Selesai dengan urusan tulisan, saya pun mengobrol dengan Mami. Menanyakan kabar beberapa teman yang saya kenal di sana. Sambil berbisik, saya juga menanyakan kabar teman saya yang sakit itu. Mami menjawab dengan bisikan juga, sambil tersenyum penuh keibuan,

"Ya, Mami yang merawatnya sekarang..."

Ah, saya serasa ditampar. Apalagi setelah saya kemudian membuka dan membaca file tulisan Mami. Tulisan sederhana namun membuat diri saya malu. Malu karena saya tidak bisa melakukan apa yang sudah Mami lakukan.

Mami dikenal sebagai ibunya anak-anak jalanan. Mereka memanggilnya simbok. Dulu saat saya masih satu kantor dengan Mami, beberapa anak jalanan yang masih kecil sering ikut dengannya ke kantor. Satu orang yang kemudian cukup dekat dengan saya, tapi sudah bertahun-tahun tak nampak lagi batang hidungnya. Teman-teman kantor saya bilang anak itu adik saya, karena selain kedekatan, katanya wajah kami mirip hahaha... Tapi kedekatan saya dengan si anak jalanan hanya di kantor saja, teman becanda dan teman ribut. Jauh sekali berbeda dengan kedekatan yang dimiliki Mami terhadap anak-anak jalanan.

Hidup sebagai waria bukan perkara mudah. Tahu sendiri bagaimana masyarakat melihat keberadaan mereka. Meskipun bukan satu-satunya, Mami adalah waria yang tidak hanya mampu melewati pandangan-pandangan miring tentangnya, tapi juga melakukan sesuatu untuk komunitas lain yang juga termarjinalkan. Setelah membangun organisasinya kini, interaksi Mami dengan anak-anak jalanan memang tidak seintens dulu. Tapi sekarang dia menjadi pendamping bagi orang-orang yang HIV positif. Terkutuklah orang-orang yang sering menghina waria tapi mereka sendiri tidak melakukan apapun untuk orang di sekitarnya.

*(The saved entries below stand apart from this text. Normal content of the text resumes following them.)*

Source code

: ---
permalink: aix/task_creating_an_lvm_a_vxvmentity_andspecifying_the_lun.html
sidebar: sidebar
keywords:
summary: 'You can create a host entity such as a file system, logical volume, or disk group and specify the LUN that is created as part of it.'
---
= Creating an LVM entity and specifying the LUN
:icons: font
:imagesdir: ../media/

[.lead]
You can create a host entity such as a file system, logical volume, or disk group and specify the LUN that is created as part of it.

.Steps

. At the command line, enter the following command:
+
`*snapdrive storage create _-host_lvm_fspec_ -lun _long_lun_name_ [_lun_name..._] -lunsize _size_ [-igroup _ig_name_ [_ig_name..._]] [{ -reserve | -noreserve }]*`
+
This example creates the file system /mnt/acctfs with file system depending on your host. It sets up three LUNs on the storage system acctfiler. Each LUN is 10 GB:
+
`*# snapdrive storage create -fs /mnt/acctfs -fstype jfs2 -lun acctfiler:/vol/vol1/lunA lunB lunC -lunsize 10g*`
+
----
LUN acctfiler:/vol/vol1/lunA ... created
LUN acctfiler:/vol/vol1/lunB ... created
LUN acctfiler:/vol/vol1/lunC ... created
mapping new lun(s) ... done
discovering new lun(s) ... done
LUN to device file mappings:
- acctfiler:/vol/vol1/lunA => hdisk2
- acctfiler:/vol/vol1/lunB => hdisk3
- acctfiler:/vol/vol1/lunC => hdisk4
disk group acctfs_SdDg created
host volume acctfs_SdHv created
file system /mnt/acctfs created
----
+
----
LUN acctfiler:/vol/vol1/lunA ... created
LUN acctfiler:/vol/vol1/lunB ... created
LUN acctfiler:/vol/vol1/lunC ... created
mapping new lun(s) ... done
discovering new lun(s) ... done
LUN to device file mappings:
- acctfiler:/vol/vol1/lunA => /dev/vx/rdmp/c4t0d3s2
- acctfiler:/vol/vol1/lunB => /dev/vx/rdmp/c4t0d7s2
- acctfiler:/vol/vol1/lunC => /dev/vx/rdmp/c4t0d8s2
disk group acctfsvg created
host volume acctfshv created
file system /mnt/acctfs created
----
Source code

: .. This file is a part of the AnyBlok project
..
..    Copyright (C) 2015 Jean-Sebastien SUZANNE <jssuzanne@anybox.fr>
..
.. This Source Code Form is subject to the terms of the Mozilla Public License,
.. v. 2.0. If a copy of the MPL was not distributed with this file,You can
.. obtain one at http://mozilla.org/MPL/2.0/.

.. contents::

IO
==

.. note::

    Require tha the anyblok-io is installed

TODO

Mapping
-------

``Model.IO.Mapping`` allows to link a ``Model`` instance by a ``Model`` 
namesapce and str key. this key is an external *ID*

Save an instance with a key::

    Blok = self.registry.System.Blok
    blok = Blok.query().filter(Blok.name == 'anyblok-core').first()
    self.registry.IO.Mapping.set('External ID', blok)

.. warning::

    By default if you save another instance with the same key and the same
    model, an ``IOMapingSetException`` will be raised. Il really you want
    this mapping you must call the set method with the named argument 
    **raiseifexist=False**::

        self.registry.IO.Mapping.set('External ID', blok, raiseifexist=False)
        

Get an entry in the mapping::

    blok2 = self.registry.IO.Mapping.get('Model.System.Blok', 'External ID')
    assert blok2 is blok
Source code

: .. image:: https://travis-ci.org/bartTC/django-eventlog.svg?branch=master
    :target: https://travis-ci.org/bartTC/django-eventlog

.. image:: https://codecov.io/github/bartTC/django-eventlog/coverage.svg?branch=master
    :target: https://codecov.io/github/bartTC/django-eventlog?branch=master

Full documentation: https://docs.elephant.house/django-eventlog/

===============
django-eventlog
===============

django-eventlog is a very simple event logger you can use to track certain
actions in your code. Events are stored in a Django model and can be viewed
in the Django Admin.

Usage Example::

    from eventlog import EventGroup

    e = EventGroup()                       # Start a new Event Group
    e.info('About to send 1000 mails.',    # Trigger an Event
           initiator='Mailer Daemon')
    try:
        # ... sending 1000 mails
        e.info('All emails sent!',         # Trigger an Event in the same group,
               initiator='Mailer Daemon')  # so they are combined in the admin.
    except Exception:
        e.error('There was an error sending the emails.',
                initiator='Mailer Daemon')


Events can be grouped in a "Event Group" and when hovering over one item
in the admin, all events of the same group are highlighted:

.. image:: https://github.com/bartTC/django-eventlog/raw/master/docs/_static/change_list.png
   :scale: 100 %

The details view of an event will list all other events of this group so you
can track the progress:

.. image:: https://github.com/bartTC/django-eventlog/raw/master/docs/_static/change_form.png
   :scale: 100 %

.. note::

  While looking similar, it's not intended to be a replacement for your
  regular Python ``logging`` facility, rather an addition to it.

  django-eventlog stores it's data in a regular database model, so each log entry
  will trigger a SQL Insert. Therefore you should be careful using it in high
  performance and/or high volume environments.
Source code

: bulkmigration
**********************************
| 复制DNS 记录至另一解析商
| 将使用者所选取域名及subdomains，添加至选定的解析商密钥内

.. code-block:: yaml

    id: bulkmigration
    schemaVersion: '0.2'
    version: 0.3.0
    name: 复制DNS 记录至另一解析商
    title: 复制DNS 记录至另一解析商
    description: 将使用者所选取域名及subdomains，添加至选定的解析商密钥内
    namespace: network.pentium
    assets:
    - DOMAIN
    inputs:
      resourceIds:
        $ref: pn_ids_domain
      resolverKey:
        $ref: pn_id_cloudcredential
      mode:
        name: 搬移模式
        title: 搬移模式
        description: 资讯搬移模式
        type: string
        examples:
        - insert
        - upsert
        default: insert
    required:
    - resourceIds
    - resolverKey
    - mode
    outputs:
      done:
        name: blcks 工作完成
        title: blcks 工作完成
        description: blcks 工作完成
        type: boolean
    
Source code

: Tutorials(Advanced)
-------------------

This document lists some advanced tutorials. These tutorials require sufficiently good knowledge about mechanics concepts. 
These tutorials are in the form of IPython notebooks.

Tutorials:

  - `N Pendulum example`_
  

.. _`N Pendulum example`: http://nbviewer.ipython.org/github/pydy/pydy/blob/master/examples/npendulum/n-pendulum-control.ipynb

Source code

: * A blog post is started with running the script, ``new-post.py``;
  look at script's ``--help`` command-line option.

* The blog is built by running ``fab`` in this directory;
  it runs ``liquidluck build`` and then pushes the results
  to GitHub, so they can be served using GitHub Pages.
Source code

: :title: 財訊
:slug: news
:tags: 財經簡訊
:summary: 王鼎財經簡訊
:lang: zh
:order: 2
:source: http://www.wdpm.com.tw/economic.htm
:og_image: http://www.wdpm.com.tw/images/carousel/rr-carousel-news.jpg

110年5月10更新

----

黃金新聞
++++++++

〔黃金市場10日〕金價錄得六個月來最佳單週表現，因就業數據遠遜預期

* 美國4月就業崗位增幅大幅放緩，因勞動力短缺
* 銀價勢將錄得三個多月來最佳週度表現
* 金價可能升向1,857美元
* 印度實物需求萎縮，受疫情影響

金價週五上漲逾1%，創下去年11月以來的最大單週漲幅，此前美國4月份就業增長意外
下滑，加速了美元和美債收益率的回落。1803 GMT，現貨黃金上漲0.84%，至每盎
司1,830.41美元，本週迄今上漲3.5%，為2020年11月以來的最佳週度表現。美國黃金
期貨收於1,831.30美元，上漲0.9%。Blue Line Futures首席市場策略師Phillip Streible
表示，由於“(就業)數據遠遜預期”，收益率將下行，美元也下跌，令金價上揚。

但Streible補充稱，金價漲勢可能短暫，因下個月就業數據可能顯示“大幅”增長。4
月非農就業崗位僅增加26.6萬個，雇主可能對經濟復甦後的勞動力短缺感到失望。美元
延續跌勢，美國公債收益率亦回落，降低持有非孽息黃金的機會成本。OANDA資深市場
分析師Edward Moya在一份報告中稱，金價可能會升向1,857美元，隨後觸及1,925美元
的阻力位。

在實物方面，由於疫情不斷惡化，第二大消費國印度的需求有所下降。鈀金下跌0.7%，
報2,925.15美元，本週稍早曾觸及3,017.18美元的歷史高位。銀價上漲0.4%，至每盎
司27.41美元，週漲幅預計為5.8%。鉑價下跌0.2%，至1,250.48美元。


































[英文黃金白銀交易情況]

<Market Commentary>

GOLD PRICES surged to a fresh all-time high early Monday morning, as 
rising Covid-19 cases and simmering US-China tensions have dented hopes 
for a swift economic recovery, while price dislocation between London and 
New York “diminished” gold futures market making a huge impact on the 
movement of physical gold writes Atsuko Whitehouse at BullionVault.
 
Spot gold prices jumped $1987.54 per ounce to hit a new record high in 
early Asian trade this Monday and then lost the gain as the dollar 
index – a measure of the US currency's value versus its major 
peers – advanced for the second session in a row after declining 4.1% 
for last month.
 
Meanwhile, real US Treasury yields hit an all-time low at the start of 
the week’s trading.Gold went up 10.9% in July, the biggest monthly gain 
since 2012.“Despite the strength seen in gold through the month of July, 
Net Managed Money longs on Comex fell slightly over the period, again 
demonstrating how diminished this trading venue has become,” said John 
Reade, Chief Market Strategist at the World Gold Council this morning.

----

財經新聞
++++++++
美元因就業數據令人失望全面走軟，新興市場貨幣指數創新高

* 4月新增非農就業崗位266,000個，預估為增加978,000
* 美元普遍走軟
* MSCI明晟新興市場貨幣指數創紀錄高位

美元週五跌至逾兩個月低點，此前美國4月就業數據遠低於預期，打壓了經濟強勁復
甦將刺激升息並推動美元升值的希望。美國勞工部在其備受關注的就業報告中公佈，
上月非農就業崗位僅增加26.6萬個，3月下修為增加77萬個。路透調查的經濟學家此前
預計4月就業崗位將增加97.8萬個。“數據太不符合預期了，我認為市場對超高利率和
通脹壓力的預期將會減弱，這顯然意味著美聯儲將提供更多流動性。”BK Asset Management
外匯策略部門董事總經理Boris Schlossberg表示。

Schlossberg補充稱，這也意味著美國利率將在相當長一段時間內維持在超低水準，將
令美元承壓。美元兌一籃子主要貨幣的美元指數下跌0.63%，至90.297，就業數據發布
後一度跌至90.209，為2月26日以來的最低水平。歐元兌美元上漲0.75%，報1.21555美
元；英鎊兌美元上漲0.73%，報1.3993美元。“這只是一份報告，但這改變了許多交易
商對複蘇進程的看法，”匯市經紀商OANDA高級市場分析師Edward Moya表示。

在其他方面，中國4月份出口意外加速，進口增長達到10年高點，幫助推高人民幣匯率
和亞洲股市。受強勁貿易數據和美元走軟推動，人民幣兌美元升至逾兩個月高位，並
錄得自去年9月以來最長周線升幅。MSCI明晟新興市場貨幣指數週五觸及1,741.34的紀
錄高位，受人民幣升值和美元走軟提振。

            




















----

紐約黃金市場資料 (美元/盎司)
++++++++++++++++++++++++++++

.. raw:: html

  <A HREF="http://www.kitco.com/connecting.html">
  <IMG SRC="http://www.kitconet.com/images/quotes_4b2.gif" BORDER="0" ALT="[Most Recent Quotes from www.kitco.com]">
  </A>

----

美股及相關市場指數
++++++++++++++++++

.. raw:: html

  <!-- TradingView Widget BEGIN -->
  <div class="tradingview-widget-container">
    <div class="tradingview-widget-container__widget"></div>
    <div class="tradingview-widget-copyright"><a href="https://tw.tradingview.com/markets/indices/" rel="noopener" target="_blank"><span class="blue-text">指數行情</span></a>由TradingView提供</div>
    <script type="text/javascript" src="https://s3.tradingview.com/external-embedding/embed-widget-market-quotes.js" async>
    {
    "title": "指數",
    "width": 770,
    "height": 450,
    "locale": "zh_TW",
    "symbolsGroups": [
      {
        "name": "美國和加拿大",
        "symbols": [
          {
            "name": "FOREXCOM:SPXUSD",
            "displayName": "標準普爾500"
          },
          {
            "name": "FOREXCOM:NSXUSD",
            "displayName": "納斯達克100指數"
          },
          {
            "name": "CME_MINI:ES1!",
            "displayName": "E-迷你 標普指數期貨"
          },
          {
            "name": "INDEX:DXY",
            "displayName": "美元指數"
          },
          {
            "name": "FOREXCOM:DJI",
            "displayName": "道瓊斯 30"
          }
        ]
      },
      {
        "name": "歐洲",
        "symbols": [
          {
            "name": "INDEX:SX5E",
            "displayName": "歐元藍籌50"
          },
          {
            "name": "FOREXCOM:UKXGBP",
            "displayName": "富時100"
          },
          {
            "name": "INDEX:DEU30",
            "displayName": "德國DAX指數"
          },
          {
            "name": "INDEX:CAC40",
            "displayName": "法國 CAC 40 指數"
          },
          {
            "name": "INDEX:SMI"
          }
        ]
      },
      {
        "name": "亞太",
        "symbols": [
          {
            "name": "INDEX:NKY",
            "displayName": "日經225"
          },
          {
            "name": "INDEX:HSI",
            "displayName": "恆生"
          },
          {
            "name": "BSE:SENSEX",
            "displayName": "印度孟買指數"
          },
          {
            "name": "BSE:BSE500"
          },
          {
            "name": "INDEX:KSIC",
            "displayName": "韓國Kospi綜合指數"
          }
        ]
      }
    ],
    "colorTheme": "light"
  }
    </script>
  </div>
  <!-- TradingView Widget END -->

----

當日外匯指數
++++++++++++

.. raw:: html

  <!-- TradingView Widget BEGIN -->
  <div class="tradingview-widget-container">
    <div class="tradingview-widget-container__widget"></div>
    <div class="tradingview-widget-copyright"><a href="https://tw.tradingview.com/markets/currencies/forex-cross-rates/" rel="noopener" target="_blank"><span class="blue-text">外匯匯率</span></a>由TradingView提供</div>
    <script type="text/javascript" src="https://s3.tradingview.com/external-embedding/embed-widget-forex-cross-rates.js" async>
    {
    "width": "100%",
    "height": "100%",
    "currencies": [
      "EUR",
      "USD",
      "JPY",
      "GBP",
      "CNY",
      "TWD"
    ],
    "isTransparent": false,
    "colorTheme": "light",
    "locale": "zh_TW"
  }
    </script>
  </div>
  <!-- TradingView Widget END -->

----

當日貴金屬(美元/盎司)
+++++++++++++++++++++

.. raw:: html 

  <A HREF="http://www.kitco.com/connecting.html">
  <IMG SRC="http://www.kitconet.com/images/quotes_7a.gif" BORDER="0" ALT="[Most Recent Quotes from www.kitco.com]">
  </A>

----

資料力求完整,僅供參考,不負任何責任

Kalau saya termasuk yang dikutuk, mungkin cuma kena separuhnya. Menghina waria bagi saya adalah menghina martabat saya sendiri sebagai manusia. Tapi saya juga merasa belum melakukan banyak hal untuk orang lain. Lebih seringnya saya sibuk ngurusin diri sendiri. Boro-boro mau dengerin orang lain yang sebenarnya sedang butuh didengarkan. Giliran saya punya masalah, pusing sendiri. Berasa cuma saya yang sedang punya masalah. Menjadi pendamping bagi orang yang HIV positif atau orang yang memiliki penyakit adalah hal yang saya tidak bisa membayangkan saya akan mampu melakukannya. Saya tidak punya cukup kesabaran. Saya tidak punya ketelatenan. Apalagi ngomongin keikhlasan. Ah, mungkin benar kata salah seorang teman yang mengingatkan saya untuk lebih mendarat lagi di bumi.